In settimana ci sono stati due interessanti eventi sul tema della sicurezza della rete. Il primo, un convegno organizzato da Alleanza per Internet a Roma. Occasione, la presentazione di un report di Brian Fitzpatrick, responsabile Transparency Engineering Team di Google. Una discussione ampia, nella quale, al contrario di altre occasioni di incontro di questi giorni improntate all’arretratezza dell’analisi, sono emersi con chiarezza i rischi per i diritti individuali di una regolazione delle attività in rete, al di là delle forme di contrasto alle attività criminose.
Sul tema della sicurezza la questione maggiore è tuttavia senza dubbio quella relativa al c.d. “Big Data“, un termine che va di moda per indicare quello che fanno le aziende nella raccolta e nell’analisi di fiumi di informazioni su internet con lo scopo di ottenere indizi sui consumatori, prodotti o modi migliori per gestire un business. Mentre i dati presentano una grande opportunità per le imprese in cerca di comprensione del mercato, la loro raccolta tocca il nervo scoperto della privacy. Nel mondo i regolatori sono già alle prese con il problema e si domandano quale sia il modo migliore per contemperare innovazione e privacy. Negli ultimi tempi si è poi aggiunto un altro fenomeno che va di pari passo al travolgente sviluppo delle connessioni mobili e cioè le aziende che raccolgono informazioni sui dati di localizzazione estratti da smartphone o tablet.
Il secondo evento è stata la presentazione lunedì scorso di un libro bianco della Software e Information Industry Association americana. Un report in cui sono state indicate alcune raccomandazioni su come le aziende possono bilanciare le due questioni della raccolta dati e della privacy, avvertendo però che un eccesso di regolamentazione in questo spazio potrebbe fermare le aziende nello sviluppo delle applicazioni future, che il gruppo definisce “data-driven innovation”. Nel documento, la SIIA sostiene che le aziende dovrebbero farsi carico direttamente di progettare la tutela della privacy e che i legislatori dovrebbero evitare di prendere una posizione univoca di approccio alla regolamentazione della raccolta dei dati perché la materia è lungi dall’essere compresa e per le autorità di regolazione spesso non è facile far fronte a questi cambiamenti. “La tecnologia sta davvero evolvendo rapidamente,” ha detto David LeDuc, senior director SIIA per le politiche pubbliche. “Ogni discussione sul punto corre il rischio di avere una messa a fuoco esattamente sull’oggi o su ieri”. LeDuc ha fatto l’esempio del modello tecnologico relativo al supporto per il default “opt-in” dei dati di localizzazione, un modello voluto da un disegno di legge sulla privacy dei device mobili introdotto lo scorso anno dai senatori democratici americani Al Franken e Richard Blumenthal. Un accorgimento che non avrebbe permesso più alle aziende di raccogliere informazioni sulla posizione dei cellulari a meno che gli utenti specificamente non avessero consentito. Il Senato Usa ha poi approvato questo disegno di legge nel mese di dicembre. “Se si sta utilizzando una certa applicazione in cui è necessaria la localizzazione” ha detto LeDuc” il problema della privacy è probabilmente diverso dalla raccolta dei dati di posizione che fa una app senza un apparente motivo.” In sostanza, un modello troppo rigido rischia di disincentivare lo sviluppo della tecnologia. LeDuc sottolinea comunque che in alcuni casi, ad esempio quando si tratta di privacy dei dati dei bambini, le aziende dovrebbero essere tenute ad un livello di attenzione superiore, sostenendo che si tratta di “paesaggi diversi” per i quali è invece possibile una più rigida regolamentazione.

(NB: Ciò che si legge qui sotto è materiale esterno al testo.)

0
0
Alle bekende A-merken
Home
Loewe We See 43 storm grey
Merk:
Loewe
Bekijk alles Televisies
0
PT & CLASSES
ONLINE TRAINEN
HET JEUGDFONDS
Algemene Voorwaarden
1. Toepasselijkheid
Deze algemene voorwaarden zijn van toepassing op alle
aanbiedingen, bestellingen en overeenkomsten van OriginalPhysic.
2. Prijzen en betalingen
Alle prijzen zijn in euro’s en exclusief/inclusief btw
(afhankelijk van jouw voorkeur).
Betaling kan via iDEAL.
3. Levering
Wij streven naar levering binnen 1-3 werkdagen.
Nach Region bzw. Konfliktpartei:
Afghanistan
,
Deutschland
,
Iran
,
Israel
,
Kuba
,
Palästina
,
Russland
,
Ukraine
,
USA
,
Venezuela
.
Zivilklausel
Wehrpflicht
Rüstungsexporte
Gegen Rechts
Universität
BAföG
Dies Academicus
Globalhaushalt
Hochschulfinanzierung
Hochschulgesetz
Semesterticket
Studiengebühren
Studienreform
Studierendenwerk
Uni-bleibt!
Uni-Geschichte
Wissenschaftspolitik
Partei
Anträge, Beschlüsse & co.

Player del settore come la SIIA avrebbero dunque voluto vedere le politiche di regolazione sviluppate da un gruppo di attori che comprende politici, difensori dei consumatori ed altri soggetti interessati al fine di definire le migliori pratiche per come proteggere la privacy e per come le aziende possano continuare a raccogliere e analizzare informazioni senza perdere la fiducia dei consumatori.
Una considerazione finale. In generale, un modello di concertazione per i problemi della rete appare di gran lunga migliore e più coerente con la sua natura rispetto a quello di una regolazione imposta dall’alto. Questo non vale solo per la protezione dei dati ma anche per altri aspetti, compreso il copyright, in merito al quale in questi giorni si insiste, sulla spinta di lobby nazionali ed internazionali, sulla necessità di adottare un’arretrata e incerta normativa di tutela. Internet é in primo luogo un potente strumento di democrazia. Per questo qualunque regola imposta d’autorità rischia sempre di oltrepassare l’oscuro confine della censura.